[Data items]
------------------------------------------------------------
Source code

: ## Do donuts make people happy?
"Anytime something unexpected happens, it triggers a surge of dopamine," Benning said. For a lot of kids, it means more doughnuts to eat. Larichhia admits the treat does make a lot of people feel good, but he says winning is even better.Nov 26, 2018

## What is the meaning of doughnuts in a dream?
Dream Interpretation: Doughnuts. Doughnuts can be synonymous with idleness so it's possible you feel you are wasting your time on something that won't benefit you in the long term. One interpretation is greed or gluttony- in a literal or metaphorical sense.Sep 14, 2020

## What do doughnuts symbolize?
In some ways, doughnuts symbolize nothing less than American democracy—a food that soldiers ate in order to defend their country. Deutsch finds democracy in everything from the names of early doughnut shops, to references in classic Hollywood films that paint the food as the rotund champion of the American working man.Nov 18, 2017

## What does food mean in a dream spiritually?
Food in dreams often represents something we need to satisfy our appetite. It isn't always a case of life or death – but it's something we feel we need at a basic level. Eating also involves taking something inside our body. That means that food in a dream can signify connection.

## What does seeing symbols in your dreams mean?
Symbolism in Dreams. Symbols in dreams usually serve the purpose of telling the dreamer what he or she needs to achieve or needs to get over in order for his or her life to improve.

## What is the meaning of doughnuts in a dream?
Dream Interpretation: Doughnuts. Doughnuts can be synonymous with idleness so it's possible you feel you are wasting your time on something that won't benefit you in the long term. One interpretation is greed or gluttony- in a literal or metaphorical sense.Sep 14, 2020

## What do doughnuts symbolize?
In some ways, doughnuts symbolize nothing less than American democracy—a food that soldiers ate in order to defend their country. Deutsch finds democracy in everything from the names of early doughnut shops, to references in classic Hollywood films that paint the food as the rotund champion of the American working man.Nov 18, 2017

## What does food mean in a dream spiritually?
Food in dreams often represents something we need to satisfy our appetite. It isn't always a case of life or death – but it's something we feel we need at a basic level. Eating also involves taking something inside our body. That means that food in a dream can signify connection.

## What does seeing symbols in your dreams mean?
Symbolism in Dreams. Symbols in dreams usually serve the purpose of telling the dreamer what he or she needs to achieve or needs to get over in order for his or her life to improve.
------------------------------------------------------------
§ Task requirements
Rewrite the items with every "idleness" changed to "laziness", leaving everything else the same.

§ Result below
Source code

: ## Do donuts make people happy?
"Anytime something unexpected happens, it triggers a surge of dopamine," Benning said. For a lot of kids, it means more doughnuts to eat. Larichhia admits the treat does make a lot of people feel good, but he says winning is even better.Nov 26, 2018

## What is the meaning of doughnuts in a dream?
Dream Interpretation: Doughnuts. Doughnuts can be synonymous with laziness so it's possible you feel you are wasting your time on something that won't benefit you in the long term. One interpretation is greed or gluttony- in a literal or metaphorical sense.Sep 14, 2020

## What do doughnuts symbolize?
In some ways, doughnuts symbolize nothing less than American democracy—a food that soldiers ate in order to defend their country. Deutsch finds democracy in everything from the names of early doughnut shops, to references in classic Hollywood films that paint the food as the rotund champion of the American working man.Nov 18, 2017

## What does food mean in a dream spiritually?
Food in dreams often represents something we need to satisfy our appetite. It isn't always a case of life or death – but it's something we feel we need at a basic level. Eating also involves taking something inside our body. That means that food in a dream can signify connection.

## What does seeing symbols in your dreams mean?
Symbolism in Dreams. Symbols in dreams usually serve the purpose of telling the dreamer what he or she needs to achieve or needs to get over in order for his or her life to improve.

## What is the meaning of doughnuts in a dream?
Dream Interpretation: Doughnuts. Doughnuts can be synonymous with laziness so it's possible you feel you are wasting your time on something that won't benefit you in the long term. One interpretation is greed or gluttony- in a literal or metaphorical sense.Sep 14, 2020

## What do doughnuts symbolize?
In some ways, doughnuts symbolize nothing less than American democracy—a food that soldiers ate in order to defend their country. Deutsch finds democracy in everything from the names of early doughnut shops, to references in classic Hollywood films that paint the food as the rotund champion of the American working man.Nov 18, 2017

## What does food mean in a dream spiritually?
Food in dreams often represents something we need to satisfy our appetite. It isn't always a case of life or death – but it's something we feel we need at a basic level. Eating also involves taking something inside our body. That means that food in a dream can signify connection.

## What does seeing symbols in your dreams mean?
Symbolism in Dreams. Symbols in dreams usually serve the purpose of telling the dreamer what he or she needs to achieve or needs to get over in order for his or her life to improve.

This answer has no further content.